● Given passage
= = = =

Meyerson Hall has a lat/lng of `(39.952263,-75.1927827)`

In [None]:
def vacants_close_to_meyerson_hall(num_buildings=5):
    query = text("""
        -- enter your query here
    """)
    return engine.execute(query).fetchall()

### 1.2 What are the largest vacant buildings by zip code?

In [None]:
# fill in your code here

## 2. Give all vacant buildings in a neighborhood

### 2.1 Data

We have a neighborhood table

In [None]:
resp = engine.execute("SELECT neighborhood_name, ST_AsText(geom)  FROM philadelphia_neighborhoods LIMIT 1").fetchall()
resp

### 2.2 Build a function that takes a neighborhood name and returns all vacant buildings in it

In [None]:
def vacant_buildings_by_neighborhood(name):
    # write your function here
    pass

### 2.3 Let's Validate Inputs!

Validating inputs helps guide users if they make a mistake.

In [None]:
def is_valid_neighborhood_name(input_name):
    query = text("""
        SELECT neighborhood_name 
        FROM philadelphia_neighborhoods
        WHERE neighborhood_name = :input_name
    """)

    resp = engine.execute(query, input_name=input_name)
    if resp.rowcount > 0:
        return True
    return False

In [None]:
is_valid_neighborhood_name("Andy")

= = = =

● Listed records
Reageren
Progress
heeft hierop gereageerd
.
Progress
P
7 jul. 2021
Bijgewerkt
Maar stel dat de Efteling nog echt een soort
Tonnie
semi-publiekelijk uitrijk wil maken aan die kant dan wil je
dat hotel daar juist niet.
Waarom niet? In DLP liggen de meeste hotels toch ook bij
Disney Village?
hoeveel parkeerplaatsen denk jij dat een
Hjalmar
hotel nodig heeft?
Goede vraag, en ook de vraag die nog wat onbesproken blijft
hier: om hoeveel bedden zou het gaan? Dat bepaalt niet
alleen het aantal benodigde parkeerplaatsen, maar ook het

= = = =

● Exercise directions
In the notebook passage on vacant buildings in Philadelphia, what latitude and longitude are given for Meyerson Hall?

● Exercise output
Latitude 39.952263, longitude -75.1927827.